Kyle, that's precisely how I understand it. And that's a good tack for Strickland to take: he wants to take away your local government's ability to manage itself. Few people want to lose local control like that.

Kyle said...

Red,

I agree. Something like "Ken Blackwell is really the candidate of big state government. We all know how that has worked the past 8 years."

Anonymous said...

I ended up here from the Carnival link to your site.

"I've read this stuff over and over and I have to tell you, no pun intended, on its face and in its implications (which aren't at all clear), the TEL is very hard to understand."

Yep, the Blackwell and Buckeye Institute TEL was very hard to understand. The version drafted by B/BI was like 2007['s Comprehensive Immigration reform: too many things in one amendment. Once folks got hold of the text, even us supporters of the TABOR concept had to bail on B/BI TEL Amendment.

A core problem in B/BI TEL was simply these few words: It capped State AND LOCAL expenditures.

The result would have been what Kyle said: "He told me that in short, TEL will take budgetary power away from local governments and concentrate it in the governor's mansion." The TEL paragraphs explained local taxes going up to the state and the locals having to get it back.

The BabyTEL got it right: limits ONLY STATE expenditure increases.

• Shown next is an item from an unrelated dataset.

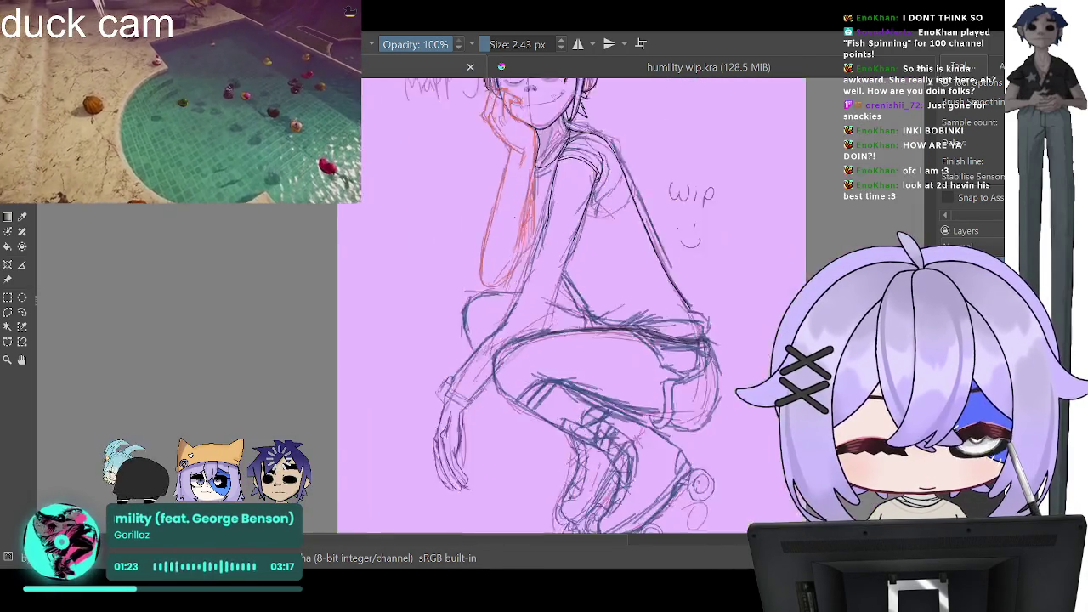
scroll(515, 216, up, 3)
scroll(610, 281, up, 1)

Similarly, TABOR only applies to State expenditures. If TABOR was so terrible, Coloradoans would have kill it entireley. Instead, they only took a 5-year break from it. The baseline for the TABOR calculation is floating temporarily, and a new baseline will be used at the end of the 5 years to limit future annual expenditure increases.

Pho, my compliments on your coverage. You wrote up Blackwell's political handling of the TEL better than any I've yet read. (As above shows, I like to focus on the text-to-policy parts rather than the political maneuvering.)
IMHO, BabyTEL is actually easy to explain; much easier than B/BI TEL. Blackwell lost the general campaign (well, my vote at least. I skipped voting in that race.) because Blackwell never made an effort to defend BabyTEL, aka Legis-TEL.